++++ SUPPLIED PASSAGE ++++

Even among those who ultimately opted for in-person instruction, managing a mixture of class models amid the stress of the pandemic has been a learning curve. At the start of the semester, both Brown and Suitor struggled to reconcile their virtual courses with their face-to-face schedules.
“I was actually enrolled (in) a completely online course, and I thought I was ahead of schedule then one day I realized I hadn’t looked at it for two days,” said Brown. “I had two or three assignments that were already past due, and I didn’t even know about them. I got so overwhelmed that I dropped out of the class.”
Suitor attested to her friend’s frustration, retaining her original half online, half in-person schedule but still struggling to keep herself organized.
“It’s been difficult keeping everything straight because the curriculums look different in terms of where you turn things in, how you turn things in and when,” she explained.
Yet Suitor retained confidence in her choice to return, valuing the daily interactions with her instructors and classmates more than she feared the risks and setbacks inherent to in-person instruction during a pandemic.
“I really, really enjoy being in the classroom,” she said. “I enjoy learning, and I feel like I get to do that more in a classroom setting versus online. I’m more motivated to do better in my in-person classes than my online ones.”
On the faculty side, the change is apparent. Laura Loop, the director of the School of Nursing at MPC, pointed toward how holding more didactic, or classroom-based, courses in-person is even beneficial for nursing students who have retained some level of face-to-face lab work since the pandemic began due to the field’s reliance on strong working relationships.
Typically, MPC’s nursing program starts with didactic classes to give students time to build rapport with one another before they engage in clinical work. The introductory period is something students have missed for the past 18 months.
“Nursing is a team sport, and forming friendships is much easier in a 3D world instead of a 2D world. … I think there’s a nervousness on campus in general with the delta variant being so active, but there’s an instructional satisfaction on the part of the students because they have more real-time encounters with instructors and classmates,” Loop said.

++++ GIVEN INFORMATION ++++

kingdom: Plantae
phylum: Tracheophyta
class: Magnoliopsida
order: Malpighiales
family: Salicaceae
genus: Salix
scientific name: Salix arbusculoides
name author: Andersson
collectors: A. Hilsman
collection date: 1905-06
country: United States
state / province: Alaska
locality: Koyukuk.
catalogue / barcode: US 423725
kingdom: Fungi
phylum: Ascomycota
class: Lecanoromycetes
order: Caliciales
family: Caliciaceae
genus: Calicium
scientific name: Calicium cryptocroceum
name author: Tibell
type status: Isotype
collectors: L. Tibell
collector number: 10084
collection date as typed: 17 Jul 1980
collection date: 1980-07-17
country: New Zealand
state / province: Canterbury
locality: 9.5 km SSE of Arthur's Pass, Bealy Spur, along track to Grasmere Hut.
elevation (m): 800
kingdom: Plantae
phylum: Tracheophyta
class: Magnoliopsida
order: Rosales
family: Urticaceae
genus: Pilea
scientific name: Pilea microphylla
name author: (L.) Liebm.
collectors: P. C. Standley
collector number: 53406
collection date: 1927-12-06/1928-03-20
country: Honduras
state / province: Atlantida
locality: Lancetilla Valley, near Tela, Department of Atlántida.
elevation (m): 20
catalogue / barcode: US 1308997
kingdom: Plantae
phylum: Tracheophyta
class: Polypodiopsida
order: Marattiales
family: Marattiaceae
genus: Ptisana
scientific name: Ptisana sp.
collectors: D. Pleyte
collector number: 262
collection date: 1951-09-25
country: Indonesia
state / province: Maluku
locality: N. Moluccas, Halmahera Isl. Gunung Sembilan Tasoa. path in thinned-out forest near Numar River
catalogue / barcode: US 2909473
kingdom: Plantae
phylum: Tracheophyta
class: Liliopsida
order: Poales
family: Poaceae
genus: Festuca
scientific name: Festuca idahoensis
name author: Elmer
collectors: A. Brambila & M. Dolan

++++

== ACTIVITIES ==
1. In the article about returning to in-person classes at MPC, what position does Laura Loop hold?
2. Continue the article about returning to in-person classes at MPC from the point where it stops.

== TASK ANSWERS ==
1. She is the director of the School of Nursing at MPC.

2.
At Hartnell College, which started a range of in-person and online classes this week, the anticipation for face-to-face instruction was no less apparent.
“It’s exciting to know that there will be faculty teaching on campus this fall,” said Erica Padilla-Chavez, Hartnell’s governing board president. “I’ve heard reports from the college that there are a lot of freshmen coming to Hartnell (with) a lot of energy.”
Around half of the students enrolled in Hartnell’s fall semester have returned for in-person instruction or some hybrid alternative.
While Hartnell does not require anyone but student-athletes to be vaccinated, a school-wide mandate may not be as far away as its neighboring community college. The Hartnell board of trustees is currently discussing a vaccine requirement and will be considering the matter at their next meeting on Sept. 7, said Padilla-Chavez.
With or without a vaccine mandate, Hartnell will maintain other precautions it has put in place to prevent COVID-19 exposure, which includes required indoor masking, as well as enhanced sanitation and physical distancing in classrooms. The college also requires all employees and students to self-screen for COVID-19 through an app before stepping onto campus.
“It’s about overcoming that fear that someone may be sick,” said Daniel Scott, Hartnell director of public safety and emergency management. “Nowadays, you cough in public and people look at you funny. We’re trying to mitigate those concerns and make sure that everyone feels safe and comfortable on campus.”